When you or a loved one begins using an opioid medication in a way that deviates from the instructions of a medical professional, it means that you or your loved one are abusing the substance. Although opiate drugs can be helpful when treating severe or chronic pain, it can also be dangerous when an addiction develops. A treatment approach that incorporates medication can help with the initial stages of recovery so that it is possible to start working on realistic goals for the future.

Naltreoxne

Naltreoxne is a prescription medication that is used to help reduce the impact of withdrawal symptoms and discourage continued substance abuse. According to the National Institute on Drug Abuse, the medication is an antagonist drug that helps prevent opiates from binding to the receptors in the brain.
Although it is primarily used to treat overdose symptoms, the National Institute on Drug Abuse states that it can be used in addiction treatment as well. During addiction treatment, a medical doctor may use an injectable version of the medication to help reduce the risk of overdose and prevent the drug from binding to the receptors in the brain.

As a direct result of the medication, individuals who abused the opiate drug can start working toward recovery goals.

Buprenorphine

Buprenorphine is classified as a partial agonist, says the National Institute on Drug Abuse, because it helps reduce the feelings of cravings that are common in opioid addictions. The medication is usually given in a tablet form with the direction and supervision of a medical professional.

In the case of treating an addiction to opiate drugs, Buprenorphine is used to help with the initial challenges associated with withdrawals. The withdrawal symptoms that may develop when an opioid medication is discontinued include:

  • Flu-like symptoms
  • Insomnia
  • Aches in the joints and muscles
  • General anxiety or depression
  • Nausea
  • Irritability or mood changes

Even though the symptoms are not usually life-threatening, they can be very uncomfortable or painful. The medication helps reduce the discomforts associated with detoxification and provides some relief from any cravings that may develop so that it is possible to start working on recovery.

Methadone

According to Web MD, Methadone is a long-lasting opioid drug that activates the same receptors in the brain as the medication that you or a loved one is trying to stop using. Due to the way that the medication is developed, it can help reduce cravings and withdrawal symptoms over a long period of time.

As an individual stops using the original opiate drug, the medication is gradually reduced until it is no longer necessary.

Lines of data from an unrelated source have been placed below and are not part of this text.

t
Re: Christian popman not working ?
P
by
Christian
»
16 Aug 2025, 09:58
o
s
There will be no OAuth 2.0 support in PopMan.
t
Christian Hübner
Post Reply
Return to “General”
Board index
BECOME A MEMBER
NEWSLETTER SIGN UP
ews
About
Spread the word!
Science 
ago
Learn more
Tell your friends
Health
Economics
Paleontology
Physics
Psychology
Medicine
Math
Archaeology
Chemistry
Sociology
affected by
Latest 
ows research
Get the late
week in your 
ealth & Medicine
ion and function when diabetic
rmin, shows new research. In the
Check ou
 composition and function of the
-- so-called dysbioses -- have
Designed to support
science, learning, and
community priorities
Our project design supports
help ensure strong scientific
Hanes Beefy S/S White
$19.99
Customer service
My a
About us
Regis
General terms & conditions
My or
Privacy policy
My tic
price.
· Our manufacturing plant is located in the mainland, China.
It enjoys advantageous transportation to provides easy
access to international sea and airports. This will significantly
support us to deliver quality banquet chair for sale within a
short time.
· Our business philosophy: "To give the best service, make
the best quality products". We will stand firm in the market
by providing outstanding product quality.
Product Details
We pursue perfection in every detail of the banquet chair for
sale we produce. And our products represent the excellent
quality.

The positive benefits associated with the medication include:

  • Reducing cravings
  • Eliminating withdrawal symptoms
  • Long-lasting

The downside is that it is an opiate medication and some individuals may not feel comfortable with the medication as part of treatment. It can be beneficial if it is used appropriately and the individual is gradually allowed to reduce the dosage, but it may not always be the first choice of a medical professional if a medication is appropriate for the needs of the individual.

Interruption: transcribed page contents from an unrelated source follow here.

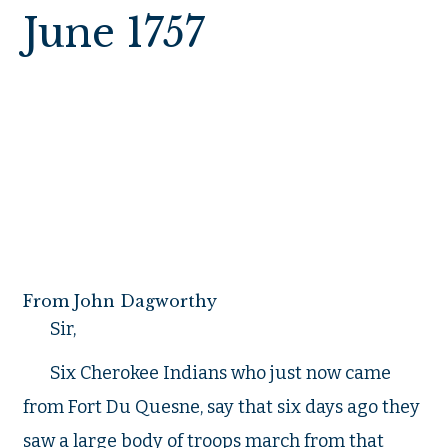
June 1757
Fort Cumberla
From John Dagworthy
Sir,
Six Cherokee Indians who just now came
from Fort Du Quesne, say that six days ago they
saw a large body of troops march from that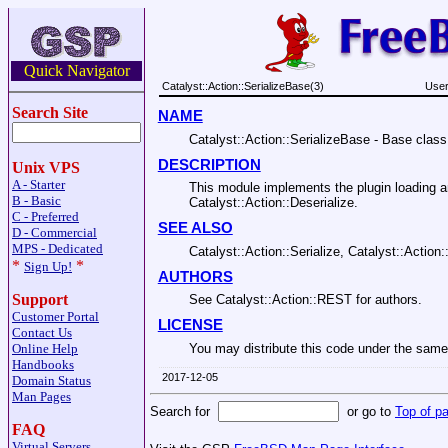
Quick Navigator
Catalyst::Action::SerializeBase(3)
User
Search Site
NAME
Catalyst::Action::SerializeBase - Base class 
DESCRIPTION
Unix VPS
A - Starter
This module implements the plugin loading an
B - Basic
Catalyst::Action::Deserialize.
C - Preferred
SEE ALSO
D - Commercial
MPS - Dedicated
Catalyst::Action::Serialize, Catalyst::Action:
*
*
Sign Up!
AUTHORS
Support
See Catalyst::Action::REST for authors.
Customer Portal
LICENSE
Contact Us
Online Help
You may distribute this code under the same 
Handbooks
2017-12-05
Domain Status
Man Pages
Search for
or go to
Top of p
FAQ
Virtual Servers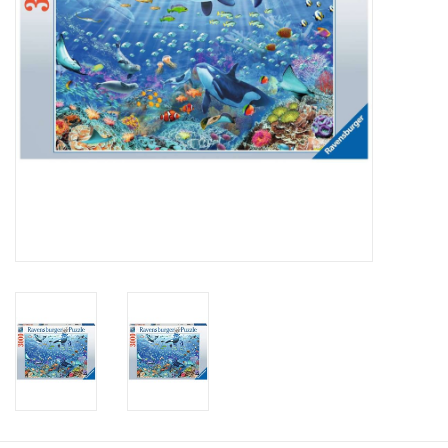
Candy
Clothing
Collectibles
Construction Toys
Dolls
Dress-up & Cosmetics
Figurines/Schleich
Funko/Loungefly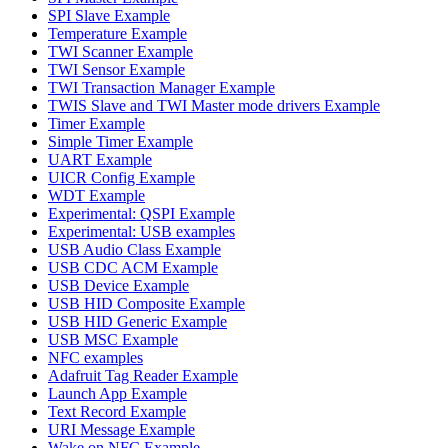
SPI Slave Example
Temperature Example
TWI Scanner Example
TWI Sensor Example
TWI Transaction Manager Example
TWIS Slave and TWI Master mode drivers Example
Timer Example
Simple Timer Example
UART Example
UICR Config Example
WDT Example
Experimental: QSPI Example
Experimental: USB examples
USB Audio Class Example
USB CDC ACM Example
USB Device Example
USB HID Composite Example
USB HID Generic Example
USB MSC Example
NFC examples
Adafruit Tag Reader Example
Launch App Example
Text Record Example
URI Message Example
Wake on NFC Example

Treating an addiction can be complicated because there are so many factors that contribute to substance abuse. While the best treatments can vary between individuals, many treatment programs use medications to help reduce cravings and discomforts that are associated with opioid withdrawal symptoms. By using an appropriate medication, it is possible to start working on recovery without the discomforts of withdrawals or cravings.